··· Фрагмент документа ···

Гавриил Державин
 






§ 2. К вопросу о степени знакомства Пушкина с «Записками» Державина

В современной науке этот вопрос стал актуальным благодаря прежде всего работам американского слависта Д.М. Бетеа.

В статье «Державин у Ходасевича», написанной совместно с А. Бринтлингер в 1995 году, Бетеа допустил знакомство Пушкина с «Записками» через их устные версии или рукописные варианты многочисленных слушателей Державина: «...несомненно, что основные факты державинской биографии были Пушкину известны, тем более что в старости Державин имел обыкновение читать с гостями свои произведения, в числе которых могли быть и "Записки"» (Бетеа, Бринтлингер 1995: 392). В самом деле, как известно, в пушкинскую эпоху многие произведения изящной словесности становились достоянием широкой общественности в рукописном варианте. Кстати, напомним, что Н.Ф. Остолопов, по его собственным словам, составил свое «Краткое описание жизни Г.Р. Державина» «из собственных его <Державина — В.Ч.> записок» (Остолопов 1822: Предисловие).

···

* **Условия задания**
a. Согласно тексту о знакомстве Пушкина с «Записками» Державина, в каком году вышла статья «Державин у Ходасевича»?
b. Допишите следующую часть текста о знакомстве Пушкина с «Записками» Державина, начав сразу после его последнего предложения.

··· Сохранённые записи ···

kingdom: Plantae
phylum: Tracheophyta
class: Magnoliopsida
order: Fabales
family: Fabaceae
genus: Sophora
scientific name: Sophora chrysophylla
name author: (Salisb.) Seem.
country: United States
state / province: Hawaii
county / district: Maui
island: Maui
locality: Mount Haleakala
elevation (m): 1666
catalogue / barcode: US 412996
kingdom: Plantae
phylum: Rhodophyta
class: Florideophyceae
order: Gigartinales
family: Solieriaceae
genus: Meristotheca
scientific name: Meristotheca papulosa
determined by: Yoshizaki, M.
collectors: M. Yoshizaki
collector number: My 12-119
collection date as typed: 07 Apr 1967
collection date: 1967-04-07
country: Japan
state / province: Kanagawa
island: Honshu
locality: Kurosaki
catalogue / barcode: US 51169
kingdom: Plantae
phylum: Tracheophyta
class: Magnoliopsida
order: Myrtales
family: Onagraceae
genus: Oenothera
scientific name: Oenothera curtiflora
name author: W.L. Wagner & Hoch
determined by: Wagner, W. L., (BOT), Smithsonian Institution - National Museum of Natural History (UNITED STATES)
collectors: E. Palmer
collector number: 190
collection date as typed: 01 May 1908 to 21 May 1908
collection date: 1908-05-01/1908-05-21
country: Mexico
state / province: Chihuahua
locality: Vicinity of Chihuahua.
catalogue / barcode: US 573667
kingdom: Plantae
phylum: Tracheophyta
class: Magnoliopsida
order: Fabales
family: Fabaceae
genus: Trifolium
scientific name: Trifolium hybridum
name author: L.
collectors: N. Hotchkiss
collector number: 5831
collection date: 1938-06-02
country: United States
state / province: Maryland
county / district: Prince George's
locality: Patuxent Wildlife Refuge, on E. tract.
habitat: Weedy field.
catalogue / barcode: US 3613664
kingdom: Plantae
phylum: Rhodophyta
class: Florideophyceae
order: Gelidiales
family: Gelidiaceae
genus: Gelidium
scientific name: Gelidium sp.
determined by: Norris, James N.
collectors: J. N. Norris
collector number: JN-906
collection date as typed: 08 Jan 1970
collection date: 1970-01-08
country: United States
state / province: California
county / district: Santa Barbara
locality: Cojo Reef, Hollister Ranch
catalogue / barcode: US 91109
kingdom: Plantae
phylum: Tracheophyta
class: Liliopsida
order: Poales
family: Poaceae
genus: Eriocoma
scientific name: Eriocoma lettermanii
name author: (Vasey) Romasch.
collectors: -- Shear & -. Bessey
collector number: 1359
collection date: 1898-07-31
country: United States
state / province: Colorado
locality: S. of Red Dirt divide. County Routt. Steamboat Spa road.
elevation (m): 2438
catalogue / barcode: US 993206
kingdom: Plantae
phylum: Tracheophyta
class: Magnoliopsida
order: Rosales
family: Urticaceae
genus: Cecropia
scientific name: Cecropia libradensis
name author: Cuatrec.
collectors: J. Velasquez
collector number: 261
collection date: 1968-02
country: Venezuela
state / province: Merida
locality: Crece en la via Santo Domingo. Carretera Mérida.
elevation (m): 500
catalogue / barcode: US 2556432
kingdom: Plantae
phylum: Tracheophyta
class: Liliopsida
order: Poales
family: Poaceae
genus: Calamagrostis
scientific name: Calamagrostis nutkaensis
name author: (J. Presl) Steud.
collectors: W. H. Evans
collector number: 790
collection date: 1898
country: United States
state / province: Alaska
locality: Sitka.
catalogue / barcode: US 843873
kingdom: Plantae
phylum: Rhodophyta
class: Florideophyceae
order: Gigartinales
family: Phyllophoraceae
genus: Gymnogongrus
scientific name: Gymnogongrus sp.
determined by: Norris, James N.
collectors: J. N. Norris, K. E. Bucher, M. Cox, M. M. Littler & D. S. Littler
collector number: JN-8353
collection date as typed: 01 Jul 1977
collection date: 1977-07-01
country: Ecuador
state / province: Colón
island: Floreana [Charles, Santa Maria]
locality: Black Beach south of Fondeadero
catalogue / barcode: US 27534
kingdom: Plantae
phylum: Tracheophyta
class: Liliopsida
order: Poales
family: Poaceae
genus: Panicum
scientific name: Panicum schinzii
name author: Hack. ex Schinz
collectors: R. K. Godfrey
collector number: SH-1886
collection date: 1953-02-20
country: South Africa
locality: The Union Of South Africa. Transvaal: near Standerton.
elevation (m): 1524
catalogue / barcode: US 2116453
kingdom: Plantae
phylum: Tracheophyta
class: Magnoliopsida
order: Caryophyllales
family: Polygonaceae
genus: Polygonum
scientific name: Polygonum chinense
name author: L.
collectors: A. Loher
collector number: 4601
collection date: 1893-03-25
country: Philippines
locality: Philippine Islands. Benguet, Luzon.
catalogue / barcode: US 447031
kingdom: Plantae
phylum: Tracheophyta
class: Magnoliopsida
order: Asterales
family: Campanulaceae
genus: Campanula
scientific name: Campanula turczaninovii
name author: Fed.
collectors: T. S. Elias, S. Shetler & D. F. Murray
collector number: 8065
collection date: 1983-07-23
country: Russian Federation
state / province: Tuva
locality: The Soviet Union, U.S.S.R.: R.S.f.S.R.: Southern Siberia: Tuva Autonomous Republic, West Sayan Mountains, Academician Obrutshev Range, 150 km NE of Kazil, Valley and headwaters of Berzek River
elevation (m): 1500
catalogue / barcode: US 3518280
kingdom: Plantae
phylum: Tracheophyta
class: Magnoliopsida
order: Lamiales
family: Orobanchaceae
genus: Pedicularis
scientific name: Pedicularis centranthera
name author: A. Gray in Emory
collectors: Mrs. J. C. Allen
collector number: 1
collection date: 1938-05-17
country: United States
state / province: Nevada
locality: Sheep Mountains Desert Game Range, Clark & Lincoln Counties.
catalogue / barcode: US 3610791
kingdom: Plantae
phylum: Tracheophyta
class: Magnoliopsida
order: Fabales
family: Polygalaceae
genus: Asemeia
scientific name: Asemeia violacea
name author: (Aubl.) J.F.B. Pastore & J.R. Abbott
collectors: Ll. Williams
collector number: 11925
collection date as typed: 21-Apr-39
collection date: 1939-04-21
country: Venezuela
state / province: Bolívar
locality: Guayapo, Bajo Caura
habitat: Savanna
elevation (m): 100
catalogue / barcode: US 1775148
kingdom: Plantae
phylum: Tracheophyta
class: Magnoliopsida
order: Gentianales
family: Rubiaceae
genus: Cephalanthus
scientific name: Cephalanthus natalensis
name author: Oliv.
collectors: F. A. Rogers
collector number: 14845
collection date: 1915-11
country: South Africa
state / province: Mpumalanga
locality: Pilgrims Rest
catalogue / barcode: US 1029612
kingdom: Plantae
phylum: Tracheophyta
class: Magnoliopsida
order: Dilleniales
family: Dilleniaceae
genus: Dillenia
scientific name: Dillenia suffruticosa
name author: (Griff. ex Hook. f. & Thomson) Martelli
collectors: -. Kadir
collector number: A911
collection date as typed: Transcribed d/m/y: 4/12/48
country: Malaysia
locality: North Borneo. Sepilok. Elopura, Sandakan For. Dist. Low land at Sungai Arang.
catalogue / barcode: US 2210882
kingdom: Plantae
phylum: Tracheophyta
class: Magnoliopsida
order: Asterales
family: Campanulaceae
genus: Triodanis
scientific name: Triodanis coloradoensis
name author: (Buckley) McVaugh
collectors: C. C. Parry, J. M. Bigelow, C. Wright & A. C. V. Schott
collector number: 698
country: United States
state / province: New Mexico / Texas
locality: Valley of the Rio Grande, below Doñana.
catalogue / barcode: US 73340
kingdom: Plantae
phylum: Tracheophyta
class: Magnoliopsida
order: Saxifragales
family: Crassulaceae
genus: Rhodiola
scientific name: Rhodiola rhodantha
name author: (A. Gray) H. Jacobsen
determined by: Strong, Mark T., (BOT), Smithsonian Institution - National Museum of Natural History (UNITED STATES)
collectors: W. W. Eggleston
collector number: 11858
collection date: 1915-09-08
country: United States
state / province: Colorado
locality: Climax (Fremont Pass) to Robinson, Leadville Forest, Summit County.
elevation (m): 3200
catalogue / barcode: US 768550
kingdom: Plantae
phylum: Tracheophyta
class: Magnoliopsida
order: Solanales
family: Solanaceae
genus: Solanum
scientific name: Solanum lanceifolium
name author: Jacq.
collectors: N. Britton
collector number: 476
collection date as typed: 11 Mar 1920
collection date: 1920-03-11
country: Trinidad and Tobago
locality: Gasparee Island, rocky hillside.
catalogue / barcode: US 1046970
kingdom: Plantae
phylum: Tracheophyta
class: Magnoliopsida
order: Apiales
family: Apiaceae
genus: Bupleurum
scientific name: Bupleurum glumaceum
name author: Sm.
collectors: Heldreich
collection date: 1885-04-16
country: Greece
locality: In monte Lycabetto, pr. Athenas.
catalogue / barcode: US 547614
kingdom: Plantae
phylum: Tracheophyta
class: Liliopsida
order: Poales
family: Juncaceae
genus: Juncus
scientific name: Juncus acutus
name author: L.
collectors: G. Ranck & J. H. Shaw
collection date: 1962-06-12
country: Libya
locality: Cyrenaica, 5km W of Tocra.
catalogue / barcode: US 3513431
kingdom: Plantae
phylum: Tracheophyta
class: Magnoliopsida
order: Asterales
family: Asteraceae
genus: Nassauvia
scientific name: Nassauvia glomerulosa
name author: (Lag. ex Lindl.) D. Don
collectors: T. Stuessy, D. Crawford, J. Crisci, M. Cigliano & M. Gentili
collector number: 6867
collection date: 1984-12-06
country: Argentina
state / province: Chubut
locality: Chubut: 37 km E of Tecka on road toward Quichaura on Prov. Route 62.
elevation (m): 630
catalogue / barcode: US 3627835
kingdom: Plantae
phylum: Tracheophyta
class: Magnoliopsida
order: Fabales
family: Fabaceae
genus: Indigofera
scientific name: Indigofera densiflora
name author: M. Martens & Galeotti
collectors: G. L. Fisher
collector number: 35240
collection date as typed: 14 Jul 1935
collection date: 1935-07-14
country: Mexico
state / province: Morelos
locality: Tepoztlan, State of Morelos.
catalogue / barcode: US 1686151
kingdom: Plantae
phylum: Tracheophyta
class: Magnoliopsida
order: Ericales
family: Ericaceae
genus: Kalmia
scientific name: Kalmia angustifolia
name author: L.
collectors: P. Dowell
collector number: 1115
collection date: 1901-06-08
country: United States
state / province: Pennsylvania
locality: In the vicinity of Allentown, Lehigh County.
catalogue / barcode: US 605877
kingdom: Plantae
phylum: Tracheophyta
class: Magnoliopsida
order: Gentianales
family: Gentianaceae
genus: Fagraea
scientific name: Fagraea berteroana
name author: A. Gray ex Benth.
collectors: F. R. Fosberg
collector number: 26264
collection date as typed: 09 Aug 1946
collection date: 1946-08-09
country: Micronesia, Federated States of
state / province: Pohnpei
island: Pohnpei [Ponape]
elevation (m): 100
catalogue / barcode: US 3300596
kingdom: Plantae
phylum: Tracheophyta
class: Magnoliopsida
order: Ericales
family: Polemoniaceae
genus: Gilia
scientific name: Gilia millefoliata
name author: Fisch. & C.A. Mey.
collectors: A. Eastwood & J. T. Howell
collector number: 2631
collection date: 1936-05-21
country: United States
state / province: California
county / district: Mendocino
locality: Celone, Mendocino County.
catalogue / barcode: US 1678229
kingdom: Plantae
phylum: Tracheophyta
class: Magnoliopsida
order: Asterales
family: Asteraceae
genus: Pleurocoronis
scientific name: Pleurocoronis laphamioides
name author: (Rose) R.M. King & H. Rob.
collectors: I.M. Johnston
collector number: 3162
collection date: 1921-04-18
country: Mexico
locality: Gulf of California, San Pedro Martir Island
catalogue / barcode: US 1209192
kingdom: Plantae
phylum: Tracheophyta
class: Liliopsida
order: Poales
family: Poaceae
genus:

···

* **Письменные ответы**
a. В 1995 году.

b.
Однако во второй части новейшей монографии «Воплощение метафоры: Пушкин, жизнь поэта» (2003), посвященной специально проблеме пушкинской рецепции жизни и творчества Державина, Бетеа все-таки отверг возможность знакомства Пушкина с державинскими «Записками». Ему показалось невероятным, что Пушкин, зная причину отъезда Державина из Саратова, не отметил бы этого в тексте «Истории Пугачева»1. Таким образом, Бетеа подходит к «Истории Пугачева» как прежде всего к научному труду, подразумевающему использование автором информации в полном объеме.

Однако и в наукологическом плане аргументация Бетеа, на наш взгляд, не безупречна. Как показывает история восприятия «Записок» Державина, даже зная доводы мемуариста, можно считать его поведение под Петровском и в Саратове трусливым. Мы имеем в виду, прежде всего, интерпретацию академика Н.Ф. Дубровина, данную с точки зрения профессионального военного.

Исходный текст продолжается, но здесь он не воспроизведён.